Когда я попрощался с Филисовым, вышел на улицу и взглянул на солнце, вопреки всему светившее нам, я отложил свой отъезд и, торопясь, первыми попавшимися словами записал все, что узнал за это время о боях под Рауденом.
И только на следующий день уехал в Ленинград.
8
Лето сорок второго было теплым, дождей выпадало мало, но загар медленно и как-то неохотно ложился на белые с синевочкой лица ленинградцев.
Весной ленинградцы не расставались с валенками и ватниками. В августе я уже встречал и крепдешиновые платья без рукавов, и каблучки…
В августе ночи темнеют, появляются первые желтые листья. Еще далеко до листопада, но вечерами в воздухе слышится осень. В Летнем саду, возле зенитного орудия, я увидел первый сухой лист. Долго ли до зимы?
Все лето я уговаривал маму эвакуироваться. Я пугал ее новой зимовкой, но она отвечала: нет, не повторится. Я говорил ей о международном положении и в самом непривлекательном свете о политике наших союзников. Я вытащил свой школьный глобус и тыкал пальцем в лиловый Алжир: Жиро́ или не Жиро́ — вот чем они заняты, — а у нас… — и я показывал маме Волгу и Кавказ…
— Нет, немцы ничего не добьются под Ленинградом, — отвечала мама.
На этом, как правило, наш разговор заканчивался.

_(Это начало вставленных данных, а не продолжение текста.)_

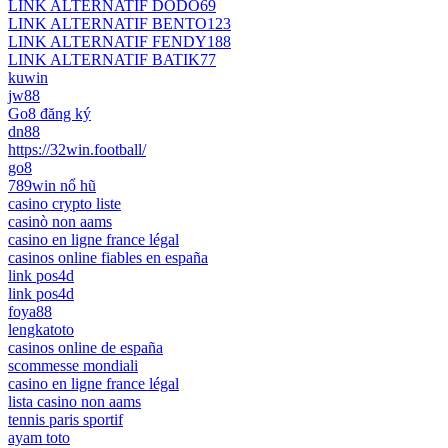
LINK ALTERNATIF DODO69
LINK ALTERNATIF BENTO123
LINK ALTERNATIF FENDY188
LINK ALTERNATIF BATIK77
kuwin
jw88
Go8 đăng ký
dn88
https://32win.football/
go8
789win nổ hũ
casino crypto liste
casinò non aams
casino en ligne france légal
casinos online fiables en españa
link pos4d
link pos4d
foya88
lengkatoto
casinos online de españa
scommesse mondiali
casino en ligne france légal
lista casino non aams
tennis paris sportif
ayam toto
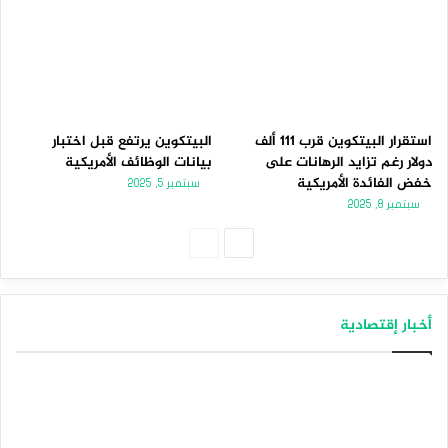
استقرار البيتكوين قرب 111 ألف
البيتكوين يرتفع قبل اختبار
دولار رغم تزايد الرهانات على
بيانات الوظائف الأمريكية
خفض الفائدة الأمريكية
سبتمبر 5, 2025
سبتمبر 8, 2025
الصفحة
الصفحة
التالية
السابقة
أخبار إقتصادية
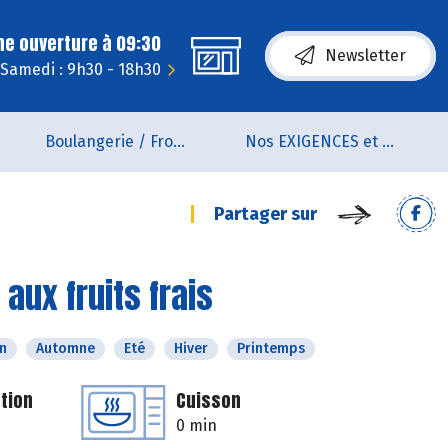
ne ouverture à 09:30
Newsletter
Samedi : 9h30 - 18h30
Boulangerie / Fromagerie
Nos EXIGENCES et nos VALEURS
Partager sur
aux fruits frais
n
Automne
Eté
Hiver
Printemps
tion
Cuisson
0 min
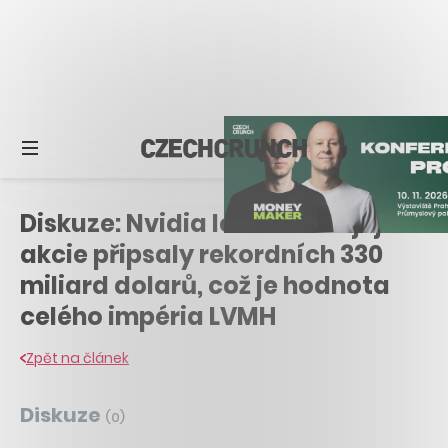
Diskuze: Nvidia letí. Za den její
akcie připsaly rekordních 330
miliard dolarů, což je hodnota
celého impéria LVMH
Zpět na článek
Diskuze
(
0
)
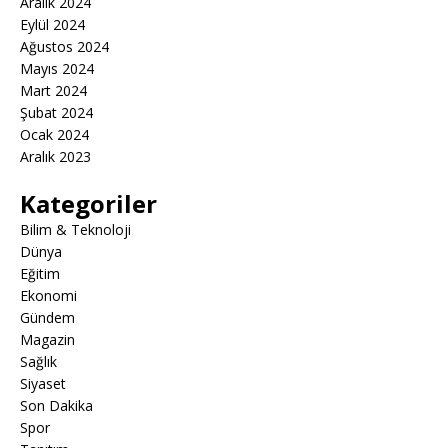
Aralık 2024
Eylül 2024
Ağustos 2024
Mayıs 2024
Mart 2024
Şubat 2024
Ocak 2024
Aralık 2023
Kategoriler
Bilim & Teknoloji
Dünya
Eğitim
Ekonomi
Gündem
Magazin
Sağlık
Siyaset
Son Dakika
Spor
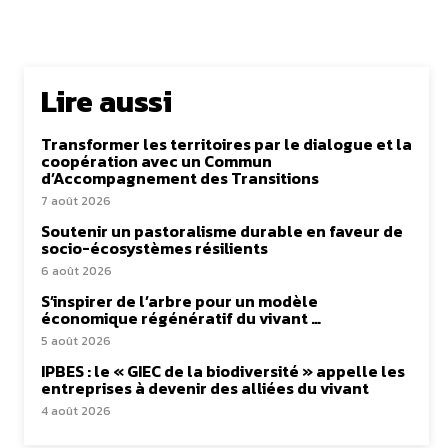
Lire aussi
Transformer les territoires par le dialogue et la
coopération avec un Commun
d’Accompagnement des Transitions
7 août 2026
Soutenir un pastoralisme durable en faveur de
socio-écosystèmes résilients
6 août 2026
S’inspirer de l’arbre pour un modèle
économique régénératif du vivant …
5 août 2026
IPBES : le « GIEC de la biodiversité » appelle les
entreprises à devenir des alliées du vivant
4 août 2026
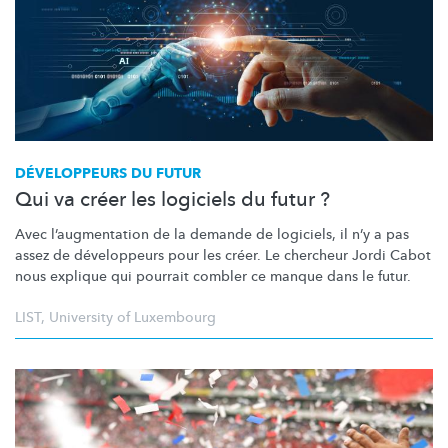
DÉVELOPPEURS DU FUTUR
Qui va créer les logiciels du futur ?
Avec
l’augmentation
de la demande de logiciels, il n’y a pas
assez de développeurs pour les créer. Le chercheur Jordi Cabot
nous explique qui pourrait combler ce manque dans le futur.
LIST
,
University of Luxembourg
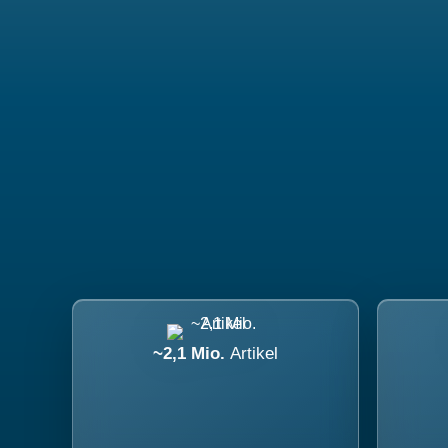
~2,1 Mio.
Artikel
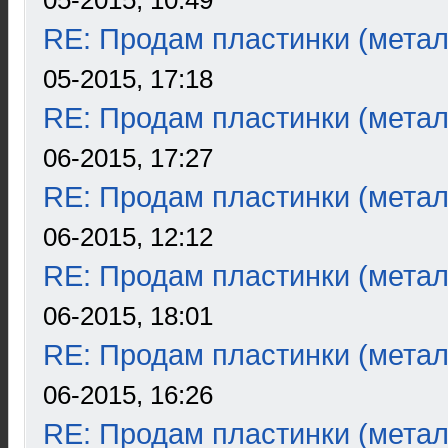
05-2015, 10:49
RE: Продам пластинки (метал
05-2015, 17:18
RE: Продам пластинки (метал
06-2015, 17:27
RE: Продам пластинки (метал
06-2015, 12:12
RE: Продам пластинки (метал
06-2015, 18:01
RE: Продам пластинки (метал
06-2015, 16:26
RE: Продам пластинки (метал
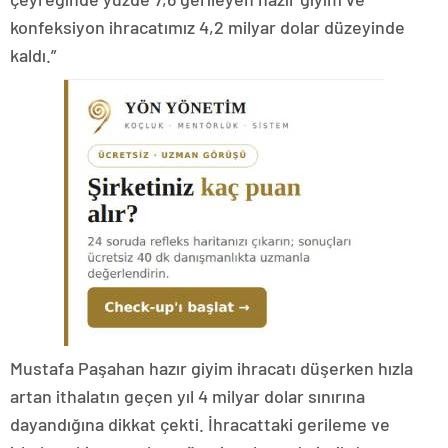
konfeksiyon ihracatımız 4,2 milyar dolar düzeyinde
kaldı.”
Mustafa Paşahan hazır giyim ihracatı düşerken hızla
artan ithalatın geçen yıl 4 milyar dolar sınırına
dayandığına dikkat çekti. İhracattaki gerileme ve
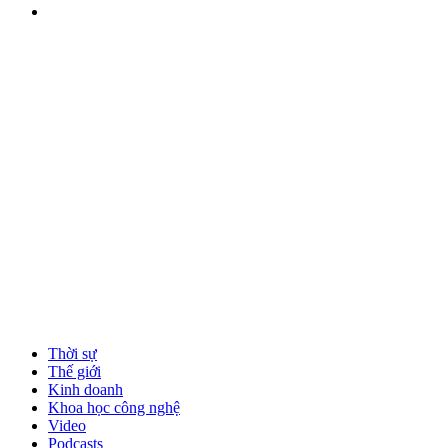
Thời sự
Thế giới
Kinh doanh
Khoa học công nghệ
Video
Podcasts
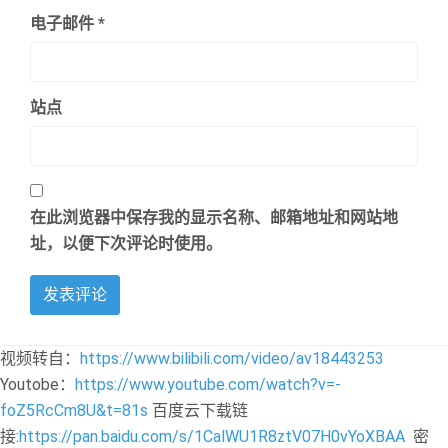
电子邮件
*
站点
在此浏览器中保存我的显示名称、邮箱地址和网站地
址，以便下次评论时使用。
视频转自：
https://www.bilibili.com/video/av18443253
Youtobe：
https://www.youtube.com/watch?v=-
foZ5RcCm8U&t=81s
百度云下载链
接:
https://pan.baidu.com/s/1CalWU1R8ztV07H0vYoXBAA
密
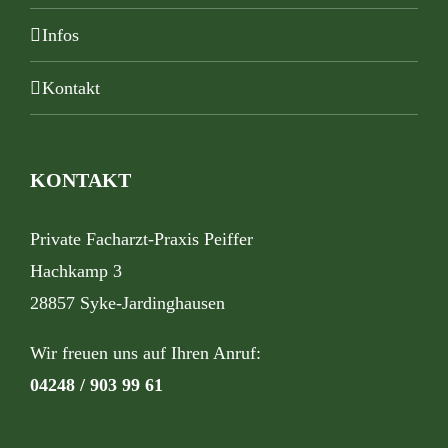
Infos
Kontakt
KONTAKT
Private Facharzt-Praxis Peiffer
Hachkamp 3
28857 Syke-Jardinghausen
Wir freuen uns auf Ihren Anruf:
04248 / 903 99 61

Снова появилась мамина подружка Надя Панкова — кофе, правда, давно уже не было, пили какую-то бурду, но пили из красивых керамических чашечек, по-прежнему смакуя каждый глоток.
Я говорил им, что фашисты готовят новый штурм Ленинграда, что у них появились свежие части, но мама, поджав губы, отвечала обычно, что у них на работе прекрасно поставлена политинформация и что она отлично сама все знает.

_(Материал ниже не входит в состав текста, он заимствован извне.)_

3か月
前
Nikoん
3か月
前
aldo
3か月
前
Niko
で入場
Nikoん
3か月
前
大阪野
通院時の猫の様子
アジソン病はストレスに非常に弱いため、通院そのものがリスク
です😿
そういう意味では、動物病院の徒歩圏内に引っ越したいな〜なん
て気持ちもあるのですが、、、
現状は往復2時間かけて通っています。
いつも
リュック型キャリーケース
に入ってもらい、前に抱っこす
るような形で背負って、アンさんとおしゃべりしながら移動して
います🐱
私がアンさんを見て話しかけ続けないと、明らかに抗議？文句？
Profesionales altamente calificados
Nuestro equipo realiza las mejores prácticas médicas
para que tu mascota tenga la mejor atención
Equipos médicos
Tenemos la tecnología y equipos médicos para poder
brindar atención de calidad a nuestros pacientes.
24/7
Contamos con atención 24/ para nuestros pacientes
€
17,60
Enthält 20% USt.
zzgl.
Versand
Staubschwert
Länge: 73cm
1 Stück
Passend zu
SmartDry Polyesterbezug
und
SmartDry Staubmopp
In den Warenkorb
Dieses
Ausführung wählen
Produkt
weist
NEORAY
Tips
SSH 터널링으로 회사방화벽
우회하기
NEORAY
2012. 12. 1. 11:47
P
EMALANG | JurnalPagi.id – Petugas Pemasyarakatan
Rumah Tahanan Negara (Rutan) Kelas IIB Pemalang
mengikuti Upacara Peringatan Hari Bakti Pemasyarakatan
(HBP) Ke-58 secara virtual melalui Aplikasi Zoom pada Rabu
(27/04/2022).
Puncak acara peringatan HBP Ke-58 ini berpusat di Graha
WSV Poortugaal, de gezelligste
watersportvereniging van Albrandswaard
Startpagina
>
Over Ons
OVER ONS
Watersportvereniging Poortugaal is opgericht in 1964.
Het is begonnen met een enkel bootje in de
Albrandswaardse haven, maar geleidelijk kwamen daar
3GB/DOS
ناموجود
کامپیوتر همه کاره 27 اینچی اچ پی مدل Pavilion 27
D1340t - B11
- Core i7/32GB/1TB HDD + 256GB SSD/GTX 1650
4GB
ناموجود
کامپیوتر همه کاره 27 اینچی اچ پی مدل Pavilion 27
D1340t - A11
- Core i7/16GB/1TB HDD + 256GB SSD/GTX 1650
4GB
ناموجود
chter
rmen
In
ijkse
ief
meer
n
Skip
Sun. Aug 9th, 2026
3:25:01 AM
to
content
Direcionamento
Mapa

Неожиданно я нашел в Наде союзника.
— В Ленинграде должны остаться только те, кто действительно нужен фронту! — А уходя, шепнула мне: — Не с того конца уговариваешь…
Через неделю мама сказала:
— Да, конечно, я мешаю тебе и твоей работе, я для тебя лишний груз.
Я удивился: что за новая интонация? И наконец дошло: Надя! Вот, значит, с какого конца надо было начинать.
— Я уезжаю, — сказала мама. — Я получила письмо из Усть-Тальменки. Оставь в покое свой глобус. Там ты ничего не найдешь. Это Алтайский край, недалеко от Барнаула.
А я почувствовал себя виноватым, как будто выселял человека из Ялты на Новую Землю.
Что-нибудь решив, мама никогда от принятого решения не отступала. Мы это оба знали и сразу же стали обсуждать отъезд. И вот тут-то выяснилось, что мы оба практически не представляем себе, что значит уехать из Ленинграда. Что за жизнь в этой самой Усть-Тальменке? Ничего об этом мы не знали, кроме того, что там уже есть знакомая ленинградская семья и что вот уже год, как она там живет.
Все-таки и здесь мое знание географии пригодилось: там суровые зимы и сухое жаркое лето. Жаркое лето — это хорошо, а что до зимы, надо как можно больше взять теплых вещей…
А сколько стоит добраться до этой самой Усть-Тальменки? Мы за год войны совершенно отвыкли от денег. Если что и имело какую-то цену, так вещи. Что касается денег, то мне мой паек ничего не стоил, а мамин стоил ей какие-то копейки. Билет в Усть-Тальменку, жизнь в дороге и первое время там, пока я налажу переводы… Мы стали считать деньги, и тут выяснилось, что денег у нас нет. То есть мы, конечно, наскребли кое-что, но этого было совершенно недостаточно, и я приуныл.
— Ладно, не огорчайся, что-нибудь придумаем, — сказала мама.
— Как это «что-нибудь»? Я сейчас же всем этим займусь! У меня есть план.